● Consigne 1
Dans le texte sur les violences sexuelles et la coutume, qu'est-ce qui a servi de déclencheur au recours à la loi selon Christine Salomon ?
● Consigne 2
Reproduisez le passage du texte sur les violences sexuelles et la coutume qui va de « Christine Salomon[5] observe » jusqu'à « recours à la loi. » inclus.

A propos des viols collectifs qu’elle estime relativement fréquents dans le milieu rural et qu’elle rattache à d’anciennes coutumes, Christine Salomon note que « La peine coutumière infligée est une réprimande ou une bastonnade publiques des coupables, voire de tous les jeunes, garçons et filles. A cela s'ajoute parfois un processus de réconciliation entre clans ... Enfin, on conclut éventuellement une promesse de mariage de l'intéressée avec son « copain » violeur. Aujourd'hui, seule une minorité des victimes, insatisfaites de ce genre de réparation, porte plainte devant la justice française. »

 

« Au vu de cet apprentissage d'une sexualité de viol chez les garçons et de soumission chez les filles, on devine qu'il n'est pas admis qu'une femme, dans le cadre de relations conjugales, se refuse sexuellement à son mari ou à son compagnon. Ce refus et la jalousie sexuelle semblent la cause la plus habituelle des violences domestiques commises par les hommes »

 

« Ce sont les femmes non mariées vivant avec un homme et ayant avec lui des enfants portant son nom qui sont les plus vulnérables dans ce genre de situation ....  elles ne sont pas autorisées à riposter à la violence du conjoint par des cris ou des coups et savent qu'en cas de rupture, elles devront renoncer à leurs enfants, même s'ils sont encore très petits ».

 

« Entre les années 1955 et 1975 à Monéo et à Nékliai. A Tiéta, des jeunes filles s'étaient « enfuies » pour aller danser dans une fête où l'une d'elles s'était fait violer, à leur retour le chef condamna à être battues, non seulement l'ensemble des filles, mais aussi leurs mères qui auraient dû les empêcher de partir.

 

Christine Salomon[5] observe une prise de conscience des femmes, qui les pousse à demander plus que les hommes à sortir du statut coutumier et à recourir à la justice de droit commun contre les violences sexuelles. Elle estime que  c’est la reconnaissance de la revendication kanake lors des accords de Matignon qui a servi de déclencheur au recours à la loi.

● Données
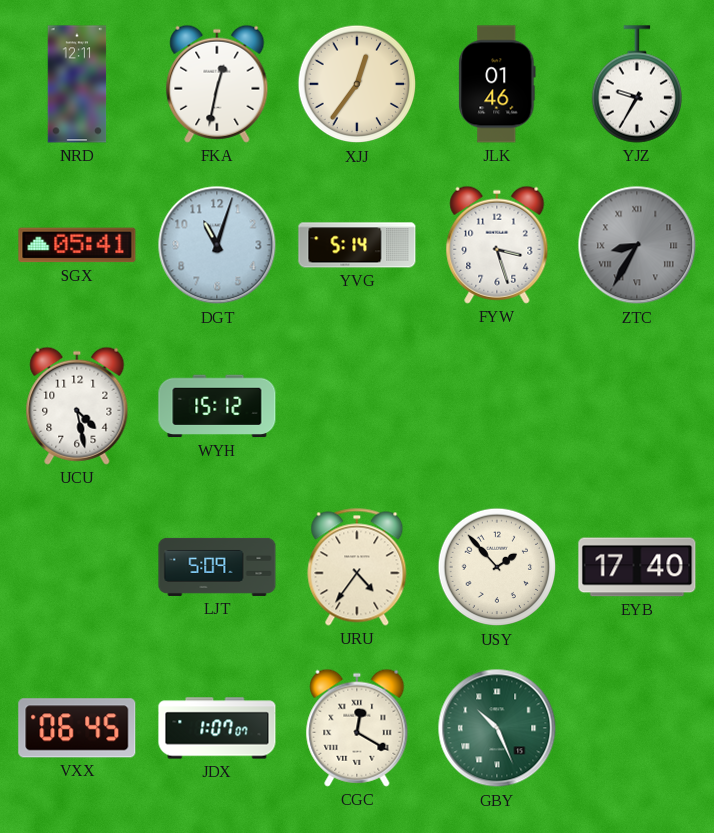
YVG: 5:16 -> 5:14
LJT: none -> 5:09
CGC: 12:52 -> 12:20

● Réponse 1
La reconnaissance de la revendication kanake lors des accords de Matignon.

● Réponse 2
Christine Salomon[5] observe une prise de conscience des femmes, qui les pousse à demander plus que les hommes à sortir du statut coutumier et à recourir à la justice de droit commun contre les violences sexuelles. Elle estime que  c’est la reconnaissance de la revendication kanake lors des accords de Matignon qui a servi de déclencheur au recours à la loi.